DANCE: Dark matter Axion search with riNg Cavity Experiment

TL;DR

The paper proposes a novel optical ring cavity method to detect axion dark matter by measuring phase velocity differences between photon polarizations, promising significant sensitivity improvements over current limits.

Contribution

It introduces the DANCE experiment, a new approach using ring cavities to search for axion dark matter, with detailed principles and prototype status.

Findings

Sensitivity to axion-photon coupling constant $g_{a \, ext{γ}}$ can be improved by several orders of magnitude.

The prototype experiment DANCE Act-1 demonstrates the feasibility of the method.

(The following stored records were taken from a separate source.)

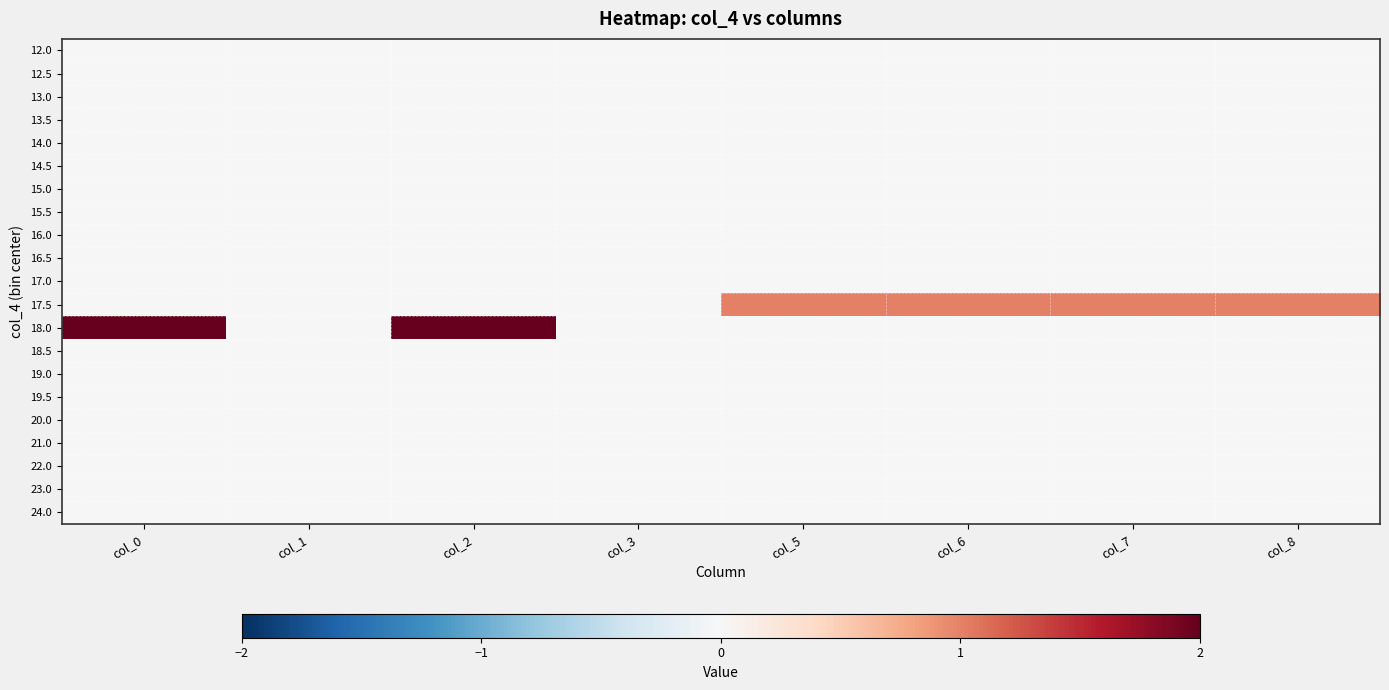

Which has a higher value, col_3 or col_2?

col_3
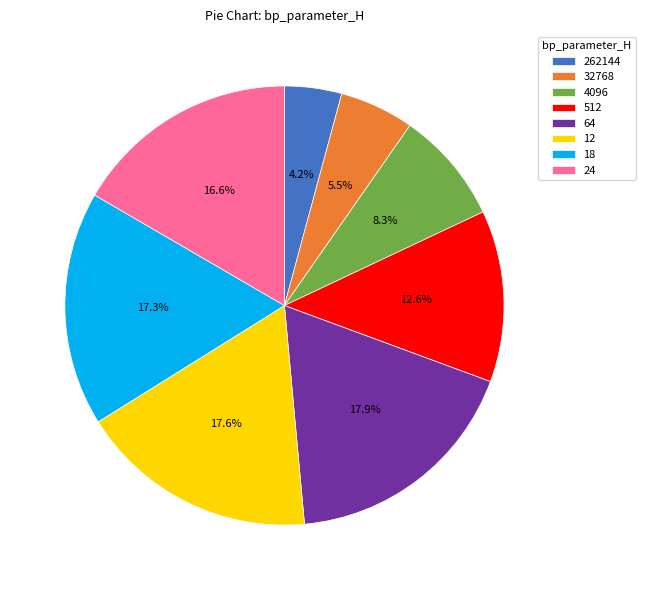

True or false: 4096 accounts for 8% of the total.

True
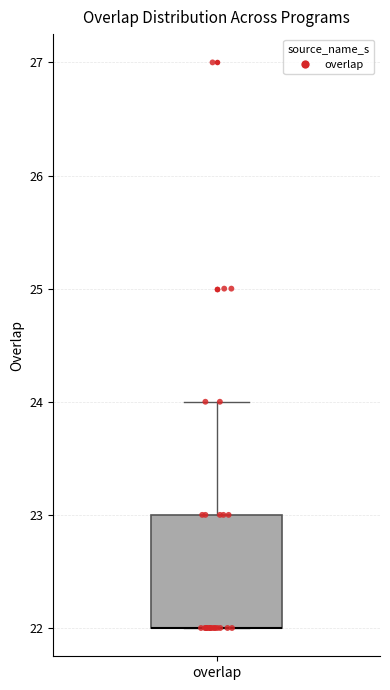

Where does the upper whisker of the box for overlap end on the y-axis? The values are not printed on the chart, so give them approximately, as read against the axis.

24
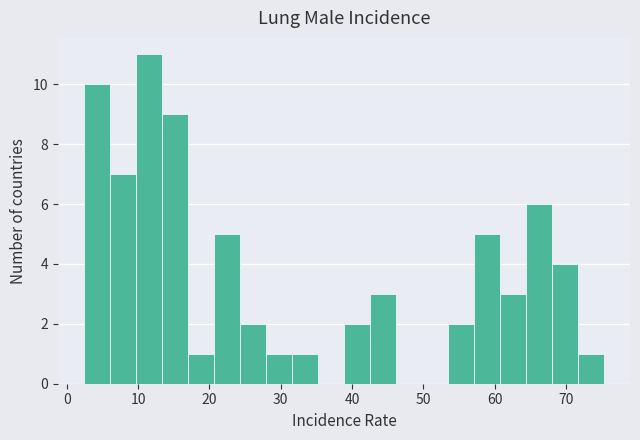

Read against the x-axis, roughly where is the centre of the tallest bar?

12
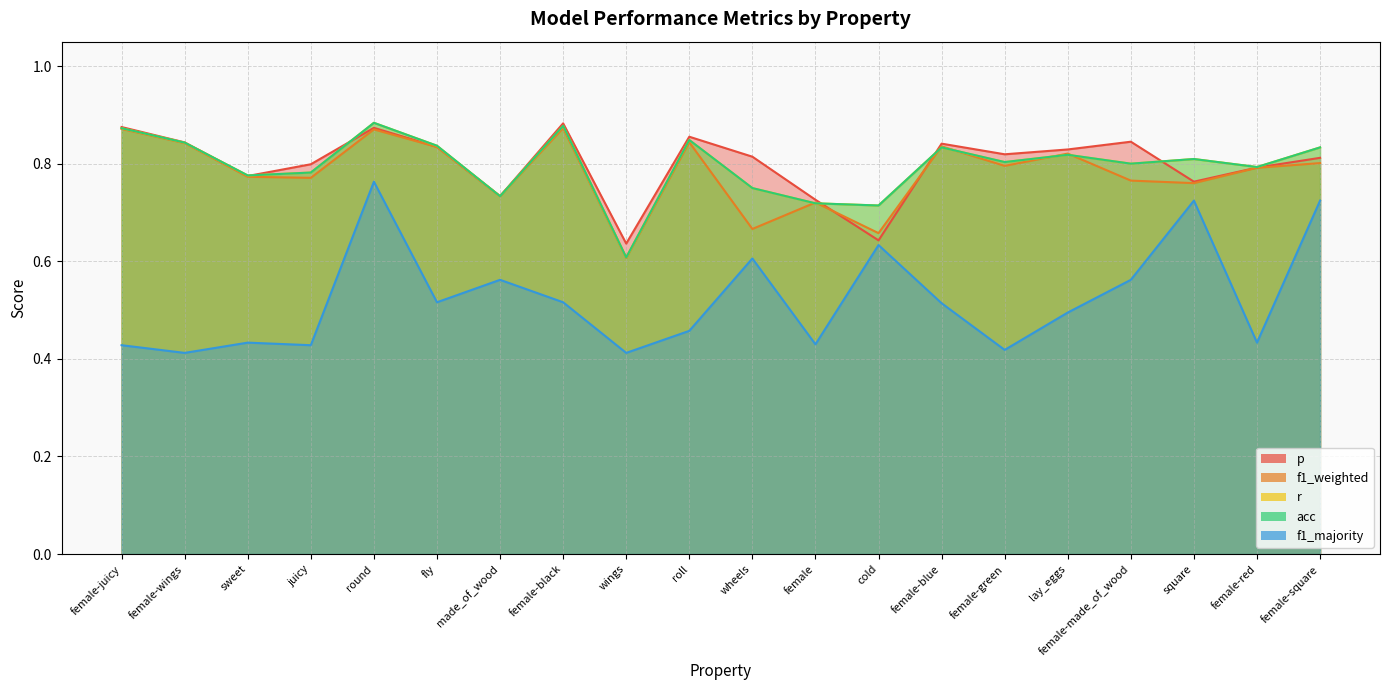

Rank the series by their maximum value, from highest to lowest.

r, acc, p, f1_weighted, f1_majority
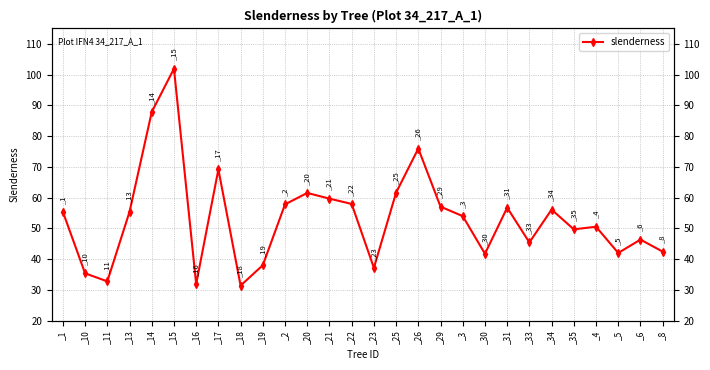

What is the ratio of the value at _18 to the value at _33?

0.7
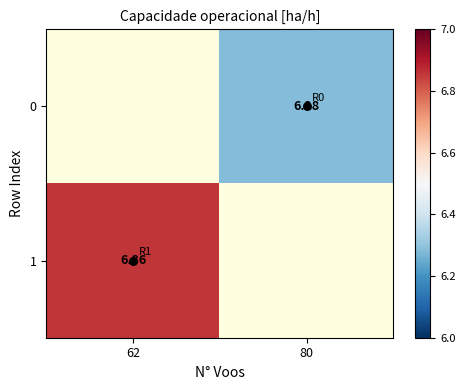

How many data points does each series have?

2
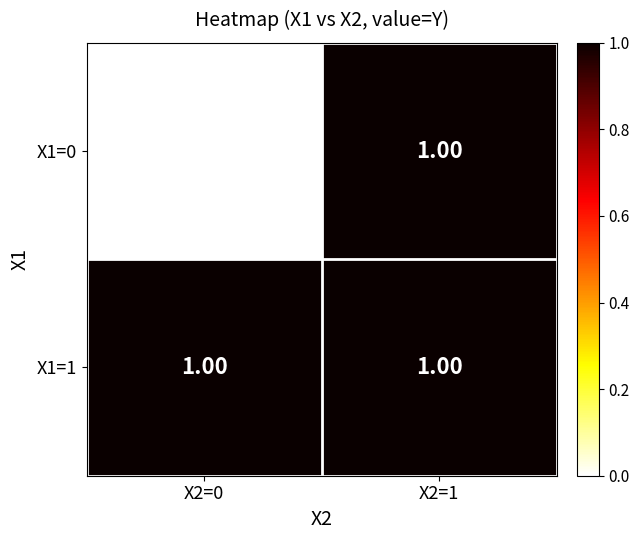

Rank the series at X2=0 from lowest to highest value.

X1=0, X1=1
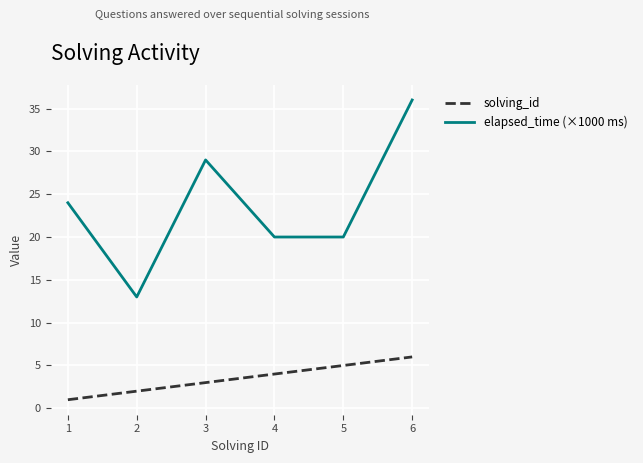

Reading left to right, transcribe all the data shown in this chart.

solving_id: 1	2	3	4	5	6
elapsed_time (×1000 ms): 24	13	29	20	20	36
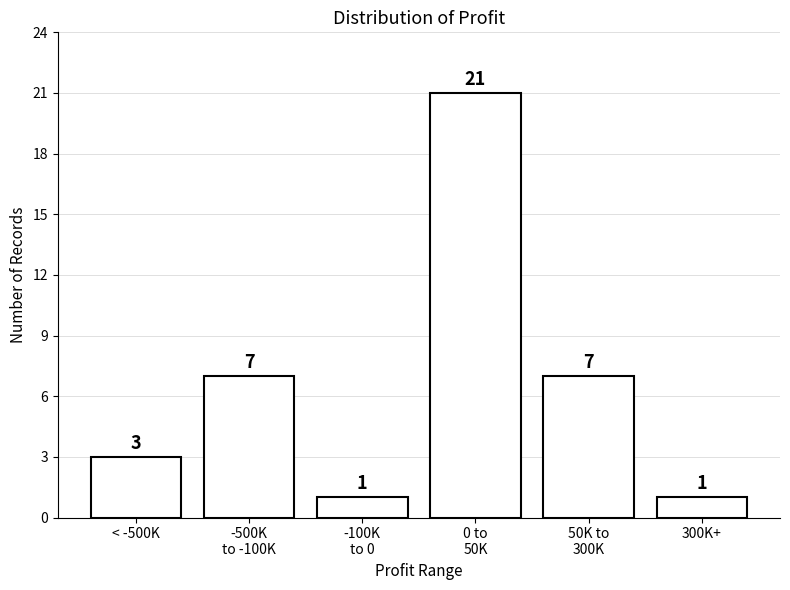

Reading left to right, extract all data points from this chart.

3	7	1	21	7	1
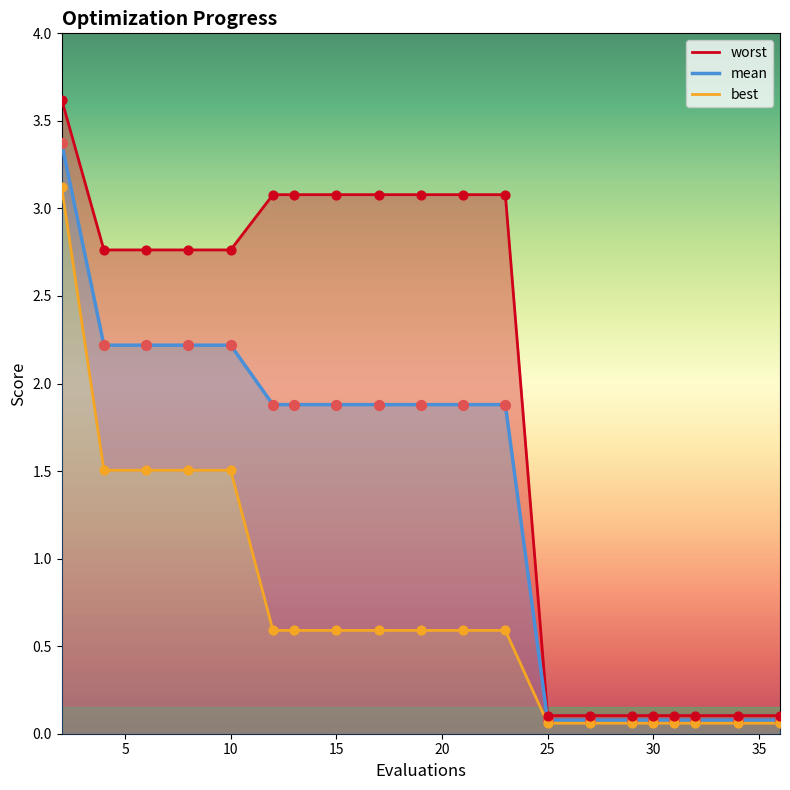

Is the value of worst at 10 greater than the value of best at 36?

Yes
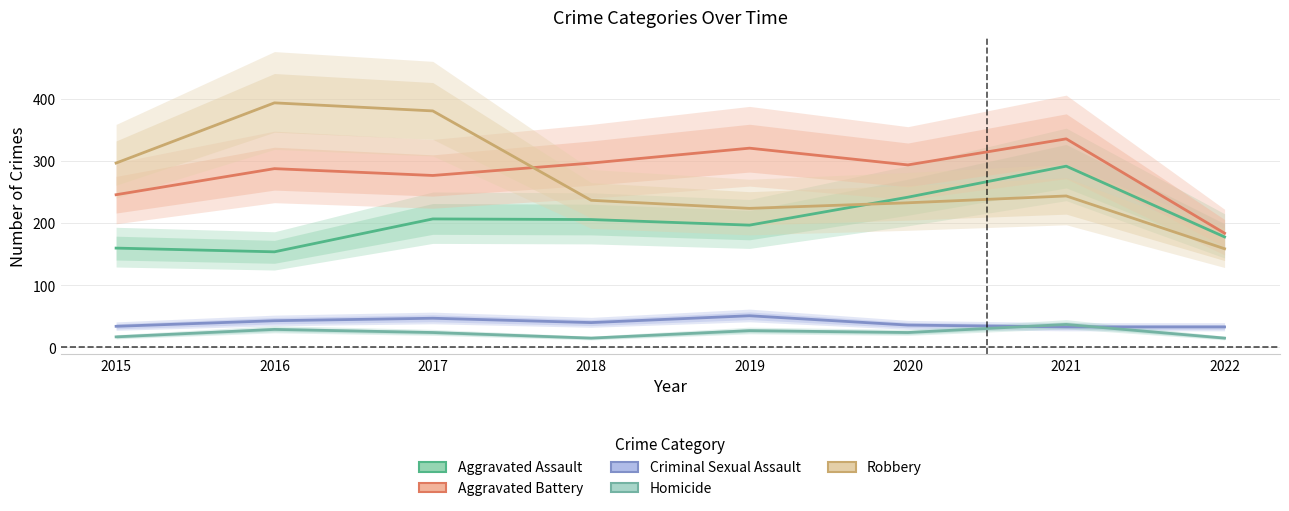

At which label is Homicide closest to 26?

2019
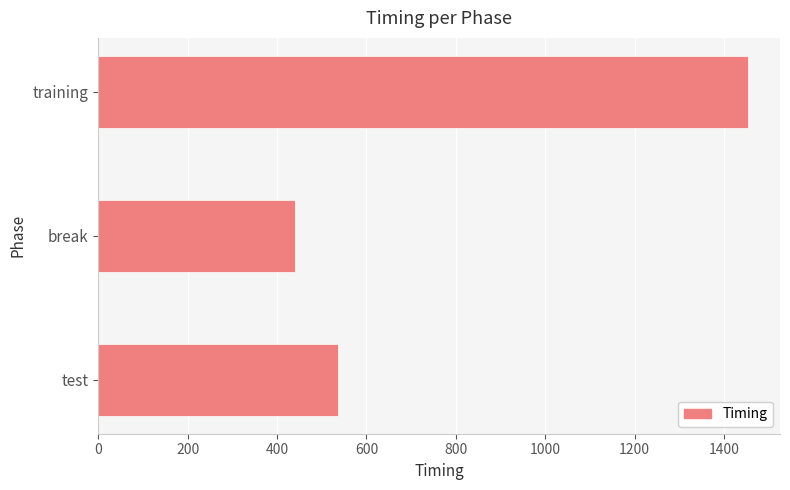

Approximately how many times larger is the value at test compared to break?

1.2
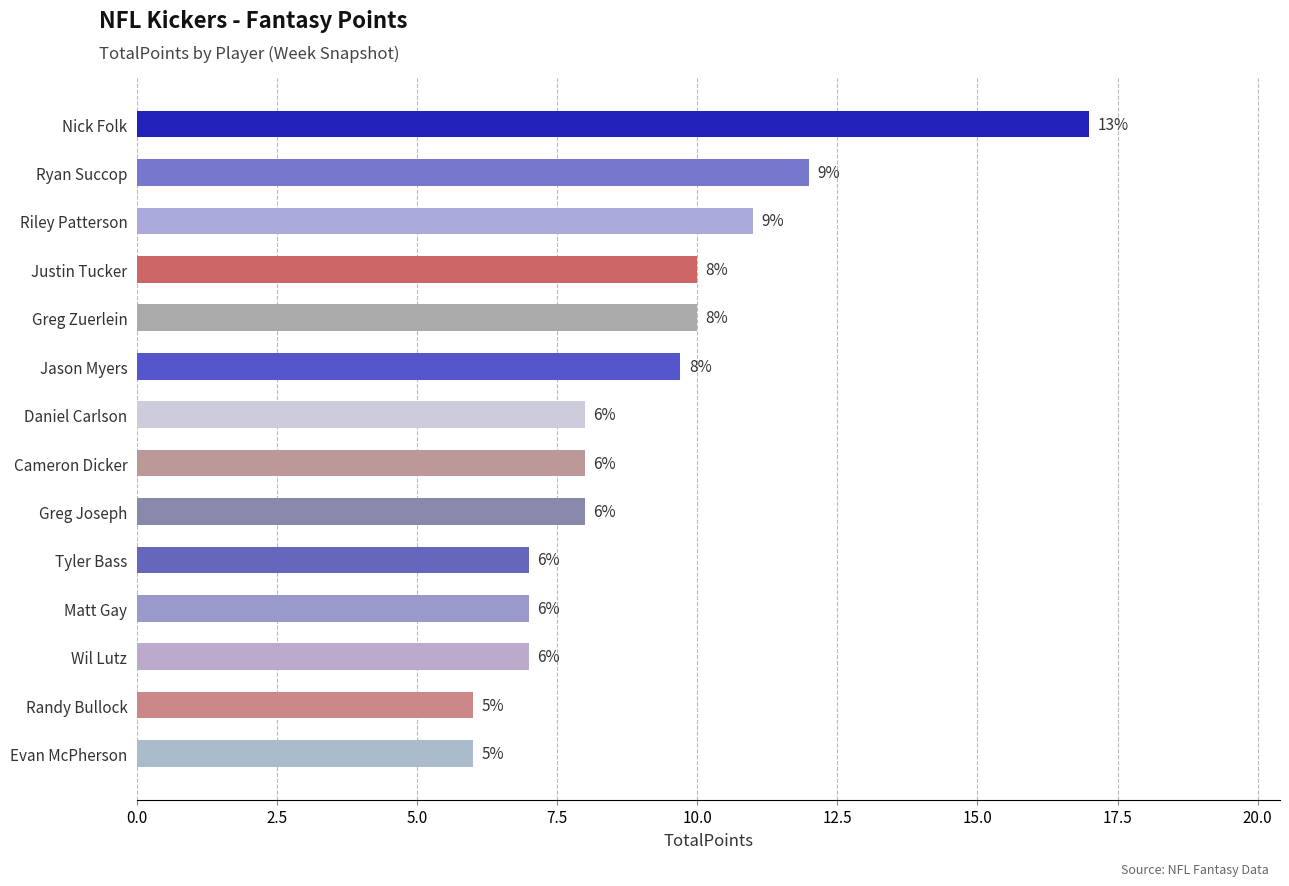

What is the greatest value displayed?

17.0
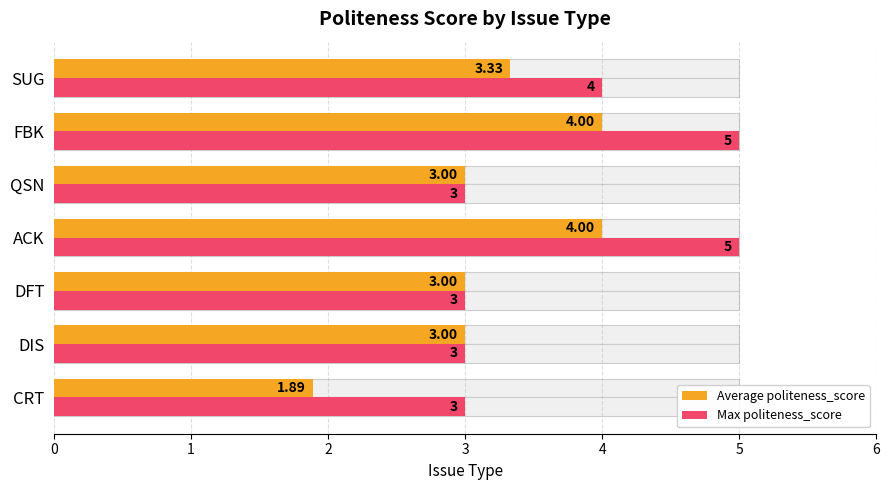

How many Max politeness_score values are between 3 and 5?

7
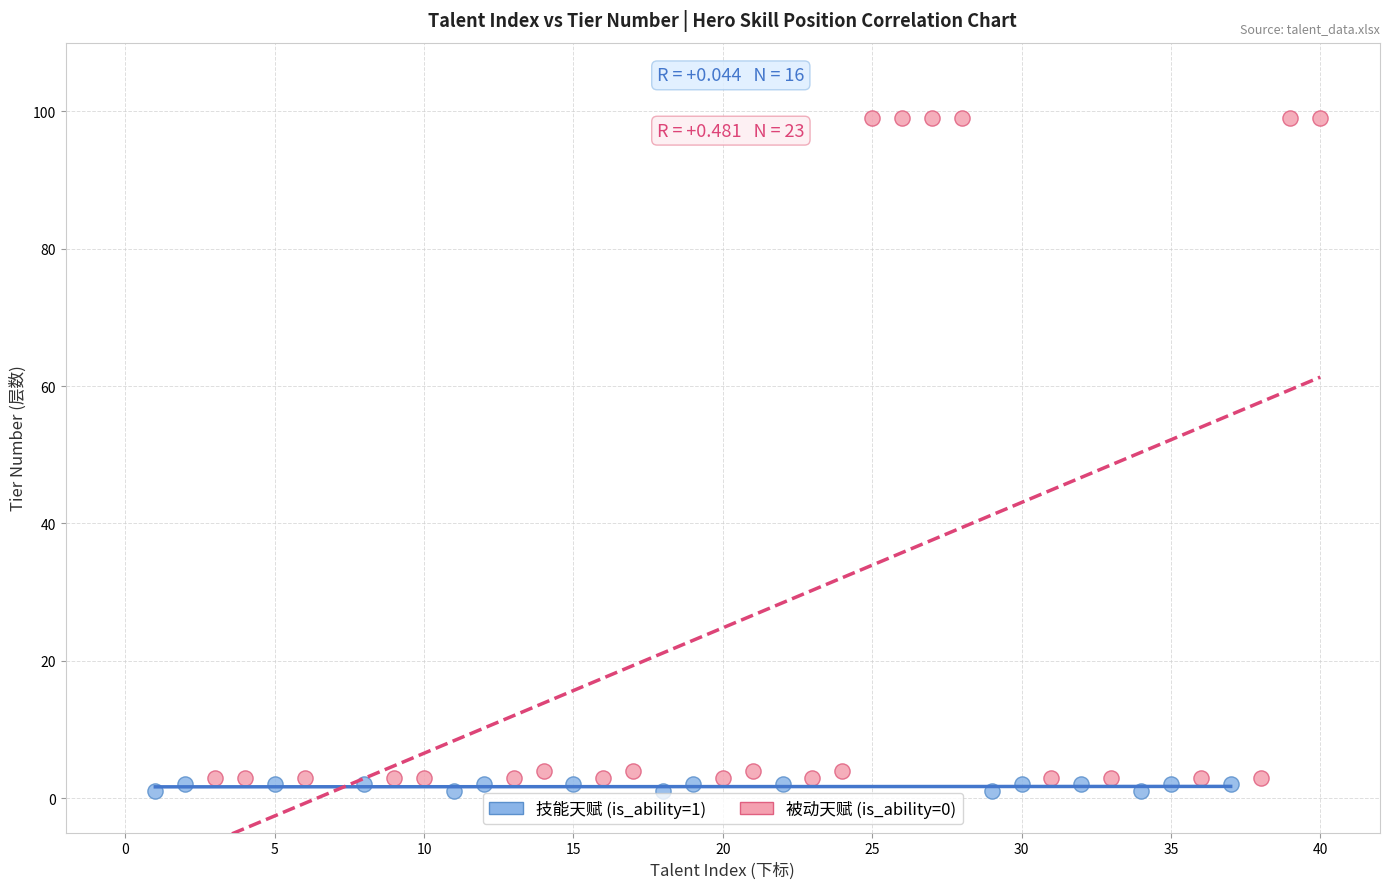

Which series reaches the maximum Y coordinate?

被动天赋 (is_ability=0)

The approach targets axion masses $m \, \lesssim 10^{-10}$ eV.

Abstract

We have proposed a new approach to search for axion dark matter with an optical ring cavity [Phys. Rev. Lett. 121, 161301 (2018)]. The coupling of photons to axions or axion-like particles makes a modulated difference in the phase velocity between left- and right-handed photons. Our method is to measure this phase velocity difference with a ring cavity, by measuring the resonant frequency difference between two circular polarizations. Our estimation shows that the sensitivity to axion-photon coupling constant $g_{a \gamma}$ for axion mass $m \lesssim 10^{-10}$ eV can be improved by several orders of magnitude compared with the current best limits. In this paper, we present the principles of the Dark matter Axion search with riNg Cavity Experiment (DANCE) and the status of the prototype experiment, DANCE Act-1.